Padahal tinju masuk dalam cabor prioritas 1. Sebab pada PON XIX 2016 di Jawa Barat, tinju salah satu dari 12 cabor penyumbang medali emas. Pengprov Pertina Sulsel di Pra PON pertama wilayah Timur dan Tengah di Ternate, Maluku Utara hanya mengirim 12 atlet dan tiga pelatih. Padahal ada 17 kelas yang dipertandingkan. Lima kelas lainnya tidak diikuti karena persoalan dana. Padahal lima atlet ini telah lolos seleksi.
‘’Kami terpaksa mengirim 12 atlet saja. Sementara yang dibiayai Dispora Sulsel hanya 6 atlet dan satu pelatih. Selebihnya, ditanggung secara pribadi oleh pengurus Pertina Sulsel. Sebab dana yang disiapkan oleh Pemprov Sulsel sangat-sangat minim. Untuk biaya makan atlet saja tidak cukup. Sungguh tragis memang,” ketus Ketua Pengprov Pertina Sulsel, Adi Rasyid Ali, beberapa waktu lalu.
Ia kemudian membandingkan dengan anggaran KONI Makassar dan Dispora Kota Makassar yang jauh lebih banyak dibanding anggaran KONI Sulsel yang dianggarkan oleh Pemprov Sulsel.
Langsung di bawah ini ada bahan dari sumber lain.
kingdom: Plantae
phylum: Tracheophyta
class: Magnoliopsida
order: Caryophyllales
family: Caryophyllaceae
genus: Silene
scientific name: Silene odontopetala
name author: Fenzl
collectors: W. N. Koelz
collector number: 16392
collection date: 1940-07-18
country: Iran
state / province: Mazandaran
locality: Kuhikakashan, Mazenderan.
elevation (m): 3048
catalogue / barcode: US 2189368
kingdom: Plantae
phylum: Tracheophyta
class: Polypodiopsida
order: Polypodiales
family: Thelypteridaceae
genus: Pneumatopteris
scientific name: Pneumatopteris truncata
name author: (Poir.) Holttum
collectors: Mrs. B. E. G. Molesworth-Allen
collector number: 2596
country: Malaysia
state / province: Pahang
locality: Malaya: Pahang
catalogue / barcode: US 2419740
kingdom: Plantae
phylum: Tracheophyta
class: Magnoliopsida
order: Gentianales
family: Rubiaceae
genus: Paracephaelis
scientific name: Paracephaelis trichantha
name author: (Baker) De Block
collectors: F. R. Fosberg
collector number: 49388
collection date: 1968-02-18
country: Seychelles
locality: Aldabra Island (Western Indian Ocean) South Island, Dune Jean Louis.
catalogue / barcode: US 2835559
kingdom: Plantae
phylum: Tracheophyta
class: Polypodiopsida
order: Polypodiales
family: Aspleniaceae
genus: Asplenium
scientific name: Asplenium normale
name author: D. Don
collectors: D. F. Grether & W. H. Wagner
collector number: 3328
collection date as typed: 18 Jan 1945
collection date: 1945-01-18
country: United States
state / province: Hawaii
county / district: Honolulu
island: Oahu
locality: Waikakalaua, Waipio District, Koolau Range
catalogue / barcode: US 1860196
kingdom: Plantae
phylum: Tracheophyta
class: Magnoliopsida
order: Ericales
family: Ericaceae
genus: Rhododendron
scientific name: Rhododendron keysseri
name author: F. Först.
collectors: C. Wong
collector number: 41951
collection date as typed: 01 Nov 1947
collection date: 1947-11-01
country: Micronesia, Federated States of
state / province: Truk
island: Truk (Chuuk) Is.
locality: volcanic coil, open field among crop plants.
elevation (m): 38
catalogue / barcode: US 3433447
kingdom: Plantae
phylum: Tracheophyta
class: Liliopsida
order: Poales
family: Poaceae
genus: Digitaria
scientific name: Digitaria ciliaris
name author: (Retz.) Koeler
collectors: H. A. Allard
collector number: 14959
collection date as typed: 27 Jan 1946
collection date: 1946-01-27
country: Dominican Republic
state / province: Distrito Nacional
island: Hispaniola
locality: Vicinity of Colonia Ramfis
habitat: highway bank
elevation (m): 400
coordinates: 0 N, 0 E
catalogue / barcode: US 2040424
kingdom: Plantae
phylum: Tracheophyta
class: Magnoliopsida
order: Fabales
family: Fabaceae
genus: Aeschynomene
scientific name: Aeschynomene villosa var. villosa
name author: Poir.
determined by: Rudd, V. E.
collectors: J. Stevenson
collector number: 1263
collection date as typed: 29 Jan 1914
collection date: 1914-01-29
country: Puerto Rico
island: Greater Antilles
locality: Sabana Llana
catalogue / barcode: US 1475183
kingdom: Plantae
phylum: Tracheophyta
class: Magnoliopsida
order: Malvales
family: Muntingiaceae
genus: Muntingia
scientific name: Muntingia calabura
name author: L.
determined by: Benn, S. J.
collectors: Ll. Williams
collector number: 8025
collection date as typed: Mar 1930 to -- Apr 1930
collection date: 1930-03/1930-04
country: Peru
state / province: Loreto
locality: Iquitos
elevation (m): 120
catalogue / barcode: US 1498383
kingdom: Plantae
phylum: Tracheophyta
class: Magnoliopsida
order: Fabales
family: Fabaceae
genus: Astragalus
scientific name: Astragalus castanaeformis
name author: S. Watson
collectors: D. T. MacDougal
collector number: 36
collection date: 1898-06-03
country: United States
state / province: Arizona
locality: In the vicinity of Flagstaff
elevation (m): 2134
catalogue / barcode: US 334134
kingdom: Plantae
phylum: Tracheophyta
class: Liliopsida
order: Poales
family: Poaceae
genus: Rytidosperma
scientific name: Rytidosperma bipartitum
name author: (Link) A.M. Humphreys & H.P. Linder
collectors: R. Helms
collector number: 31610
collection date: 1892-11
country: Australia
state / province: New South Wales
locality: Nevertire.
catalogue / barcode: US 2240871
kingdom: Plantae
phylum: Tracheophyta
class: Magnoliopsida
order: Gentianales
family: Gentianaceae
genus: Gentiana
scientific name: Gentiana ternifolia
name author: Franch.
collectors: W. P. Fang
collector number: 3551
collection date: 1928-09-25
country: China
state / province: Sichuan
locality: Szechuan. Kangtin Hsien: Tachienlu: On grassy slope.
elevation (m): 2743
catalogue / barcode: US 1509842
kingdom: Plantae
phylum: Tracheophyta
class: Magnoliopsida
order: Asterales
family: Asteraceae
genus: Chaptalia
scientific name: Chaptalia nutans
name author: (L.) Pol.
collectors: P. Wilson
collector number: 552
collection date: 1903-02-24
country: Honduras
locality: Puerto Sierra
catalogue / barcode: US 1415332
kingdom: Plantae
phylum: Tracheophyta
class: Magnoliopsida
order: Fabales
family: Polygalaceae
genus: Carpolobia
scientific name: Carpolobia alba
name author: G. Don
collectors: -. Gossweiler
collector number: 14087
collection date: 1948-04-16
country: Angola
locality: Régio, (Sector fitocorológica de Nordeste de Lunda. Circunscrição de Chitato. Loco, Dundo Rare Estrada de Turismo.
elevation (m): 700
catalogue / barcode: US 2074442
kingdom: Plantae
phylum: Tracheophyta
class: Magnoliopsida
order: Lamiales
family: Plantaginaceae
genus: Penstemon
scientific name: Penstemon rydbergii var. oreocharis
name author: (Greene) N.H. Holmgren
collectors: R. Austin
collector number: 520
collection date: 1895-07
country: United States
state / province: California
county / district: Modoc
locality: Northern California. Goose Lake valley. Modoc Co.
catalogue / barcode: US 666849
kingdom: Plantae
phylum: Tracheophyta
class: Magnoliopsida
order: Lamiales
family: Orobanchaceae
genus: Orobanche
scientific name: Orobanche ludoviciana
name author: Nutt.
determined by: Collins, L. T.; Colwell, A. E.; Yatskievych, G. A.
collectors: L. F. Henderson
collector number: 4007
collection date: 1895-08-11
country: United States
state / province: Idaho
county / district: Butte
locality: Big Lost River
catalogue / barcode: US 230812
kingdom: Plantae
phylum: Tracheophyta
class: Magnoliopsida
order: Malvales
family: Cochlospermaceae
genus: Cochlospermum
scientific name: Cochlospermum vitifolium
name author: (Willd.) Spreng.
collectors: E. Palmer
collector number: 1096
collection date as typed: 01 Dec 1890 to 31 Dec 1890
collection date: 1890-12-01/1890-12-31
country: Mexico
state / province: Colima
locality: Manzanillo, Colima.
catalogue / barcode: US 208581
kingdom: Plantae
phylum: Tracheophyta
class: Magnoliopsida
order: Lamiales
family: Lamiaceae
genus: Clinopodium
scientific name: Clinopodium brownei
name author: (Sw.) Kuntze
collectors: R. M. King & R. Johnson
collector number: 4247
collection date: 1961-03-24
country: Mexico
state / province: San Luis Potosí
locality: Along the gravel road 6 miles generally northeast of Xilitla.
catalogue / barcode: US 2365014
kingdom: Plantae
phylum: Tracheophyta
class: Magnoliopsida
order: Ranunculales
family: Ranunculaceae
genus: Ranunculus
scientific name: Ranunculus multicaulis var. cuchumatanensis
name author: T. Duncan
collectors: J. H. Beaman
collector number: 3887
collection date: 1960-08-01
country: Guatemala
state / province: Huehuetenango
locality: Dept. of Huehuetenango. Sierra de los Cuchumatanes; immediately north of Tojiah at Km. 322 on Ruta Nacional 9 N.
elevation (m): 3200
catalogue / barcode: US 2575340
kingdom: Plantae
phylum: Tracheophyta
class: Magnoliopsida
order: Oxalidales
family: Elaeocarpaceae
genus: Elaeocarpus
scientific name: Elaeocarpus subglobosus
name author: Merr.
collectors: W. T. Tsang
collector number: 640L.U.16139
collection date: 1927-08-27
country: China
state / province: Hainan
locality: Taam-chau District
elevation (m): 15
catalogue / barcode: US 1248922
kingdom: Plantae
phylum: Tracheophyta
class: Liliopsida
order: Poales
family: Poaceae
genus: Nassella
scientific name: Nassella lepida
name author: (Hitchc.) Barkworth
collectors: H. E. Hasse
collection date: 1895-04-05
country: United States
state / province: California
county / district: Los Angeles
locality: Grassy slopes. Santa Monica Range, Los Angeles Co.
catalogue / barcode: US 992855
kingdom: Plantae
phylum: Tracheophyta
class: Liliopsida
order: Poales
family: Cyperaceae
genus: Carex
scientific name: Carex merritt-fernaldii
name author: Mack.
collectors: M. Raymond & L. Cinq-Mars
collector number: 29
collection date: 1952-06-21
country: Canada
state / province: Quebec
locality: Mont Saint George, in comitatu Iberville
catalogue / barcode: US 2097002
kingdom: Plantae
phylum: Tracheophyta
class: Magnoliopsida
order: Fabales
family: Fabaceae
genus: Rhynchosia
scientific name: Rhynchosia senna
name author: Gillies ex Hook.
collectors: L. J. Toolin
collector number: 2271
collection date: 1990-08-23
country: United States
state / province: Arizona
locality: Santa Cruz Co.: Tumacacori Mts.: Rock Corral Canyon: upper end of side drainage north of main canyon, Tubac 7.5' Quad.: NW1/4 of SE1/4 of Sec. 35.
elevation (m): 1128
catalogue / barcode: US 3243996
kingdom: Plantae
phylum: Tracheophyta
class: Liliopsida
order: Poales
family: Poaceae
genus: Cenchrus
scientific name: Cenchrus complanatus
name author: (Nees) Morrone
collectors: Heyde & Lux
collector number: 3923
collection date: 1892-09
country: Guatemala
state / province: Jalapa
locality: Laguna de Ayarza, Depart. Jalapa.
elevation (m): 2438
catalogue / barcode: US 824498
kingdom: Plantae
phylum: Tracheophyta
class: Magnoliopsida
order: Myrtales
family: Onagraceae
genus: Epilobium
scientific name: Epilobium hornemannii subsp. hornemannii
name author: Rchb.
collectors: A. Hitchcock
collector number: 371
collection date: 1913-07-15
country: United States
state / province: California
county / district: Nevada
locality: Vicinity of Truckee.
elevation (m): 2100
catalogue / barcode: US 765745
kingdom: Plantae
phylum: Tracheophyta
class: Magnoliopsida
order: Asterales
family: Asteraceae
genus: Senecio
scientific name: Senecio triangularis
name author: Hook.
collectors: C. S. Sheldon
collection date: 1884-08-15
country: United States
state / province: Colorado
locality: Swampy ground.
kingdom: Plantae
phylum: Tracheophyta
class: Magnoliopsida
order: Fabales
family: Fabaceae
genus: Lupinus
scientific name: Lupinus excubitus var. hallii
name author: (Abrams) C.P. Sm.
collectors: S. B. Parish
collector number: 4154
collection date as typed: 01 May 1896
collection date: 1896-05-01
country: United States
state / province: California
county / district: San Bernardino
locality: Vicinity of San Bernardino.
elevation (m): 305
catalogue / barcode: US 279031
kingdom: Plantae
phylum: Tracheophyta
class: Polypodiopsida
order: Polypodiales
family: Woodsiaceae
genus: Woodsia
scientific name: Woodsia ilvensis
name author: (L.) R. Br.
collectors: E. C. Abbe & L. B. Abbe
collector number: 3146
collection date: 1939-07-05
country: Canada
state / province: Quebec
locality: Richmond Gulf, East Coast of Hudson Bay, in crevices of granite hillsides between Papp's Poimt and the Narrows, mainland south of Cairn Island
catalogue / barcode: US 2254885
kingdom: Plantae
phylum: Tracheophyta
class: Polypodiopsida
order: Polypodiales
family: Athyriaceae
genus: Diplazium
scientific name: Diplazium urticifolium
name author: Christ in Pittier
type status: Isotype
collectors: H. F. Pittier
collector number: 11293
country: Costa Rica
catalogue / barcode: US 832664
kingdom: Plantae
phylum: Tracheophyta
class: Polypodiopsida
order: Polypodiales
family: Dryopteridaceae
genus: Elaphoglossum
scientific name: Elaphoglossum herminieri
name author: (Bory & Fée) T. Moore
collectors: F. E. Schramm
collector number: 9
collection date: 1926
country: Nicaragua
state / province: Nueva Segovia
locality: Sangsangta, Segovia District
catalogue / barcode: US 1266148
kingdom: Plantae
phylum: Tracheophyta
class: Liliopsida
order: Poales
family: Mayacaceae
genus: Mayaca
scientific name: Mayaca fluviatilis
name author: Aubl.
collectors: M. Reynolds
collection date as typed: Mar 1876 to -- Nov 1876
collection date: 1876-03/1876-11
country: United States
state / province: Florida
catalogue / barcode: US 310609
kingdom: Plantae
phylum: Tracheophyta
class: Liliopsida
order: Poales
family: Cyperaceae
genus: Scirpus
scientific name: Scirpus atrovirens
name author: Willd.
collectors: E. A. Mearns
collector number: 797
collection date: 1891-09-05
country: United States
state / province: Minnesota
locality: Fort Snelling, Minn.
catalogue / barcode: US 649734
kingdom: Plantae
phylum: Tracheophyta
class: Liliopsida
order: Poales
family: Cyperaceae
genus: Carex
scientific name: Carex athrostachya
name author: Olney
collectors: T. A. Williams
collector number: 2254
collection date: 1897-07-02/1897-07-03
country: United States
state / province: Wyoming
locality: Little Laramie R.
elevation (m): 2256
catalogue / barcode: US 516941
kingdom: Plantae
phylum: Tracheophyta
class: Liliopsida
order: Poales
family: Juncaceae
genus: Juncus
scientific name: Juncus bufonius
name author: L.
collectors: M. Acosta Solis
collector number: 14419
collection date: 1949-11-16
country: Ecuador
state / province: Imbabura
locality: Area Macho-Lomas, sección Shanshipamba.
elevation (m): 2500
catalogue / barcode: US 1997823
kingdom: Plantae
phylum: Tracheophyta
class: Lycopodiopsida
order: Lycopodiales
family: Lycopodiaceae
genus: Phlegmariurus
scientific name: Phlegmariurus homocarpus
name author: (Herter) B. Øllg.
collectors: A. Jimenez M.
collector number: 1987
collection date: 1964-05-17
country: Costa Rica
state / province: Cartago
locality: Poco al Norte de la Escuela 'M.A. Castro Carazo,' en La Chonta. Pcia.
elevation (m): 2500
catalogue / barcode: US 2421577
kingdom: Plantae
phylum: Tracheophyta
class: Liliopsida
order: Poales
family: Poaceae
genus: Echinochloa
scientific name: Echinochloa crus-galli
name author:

Sebagai ketua pengurus cabor, ARA mengaku harus merogoh kantung pribadi dalam-dalam demi membiayai atlet binananya.
Hal senada dikatakan Muhammad Tawing. Ketua Pengkot Pertina Makassar yang ditunjuk menjadi manajer tim tinju Sulsel ini menyesalkan sikap para penentu kebijakan yang seakan tidak punya hati nurani memikirkan nasib para atlet.
‘’Atlet dan pengurus cabor dituntut berprestasi. Tapi Pemprov Sulsel tidak menyiapkan anggaran yang cukup. Yang ironisnya lagi wakil rakyat yang diharap bisa memperjuangkan aspirasi rakyat yang memilih mereka jadi anggota DPRD malah seperti buta dan tuli,” pekik Tawing.
Ia berharap kedepannya peran KONI Sulsel dikembalikan dalam mengelolah anggaran prestasi olahraga. ‘’Atlet itu bertarung demi membawa nama baik Sulsel di level nasional. Bahkan di dunia internasional. Mereka membawa nama harum bangsa Indonesia. Koq keringat dan prestasi mereka tidak dihargai,” cetus Tawing.
Kebijakan pemerintah mengalihkan anggaran prestasi olahraga dari KONI Sulsel ke Dispora menurutnya adalah sebuah kekeliruan besar.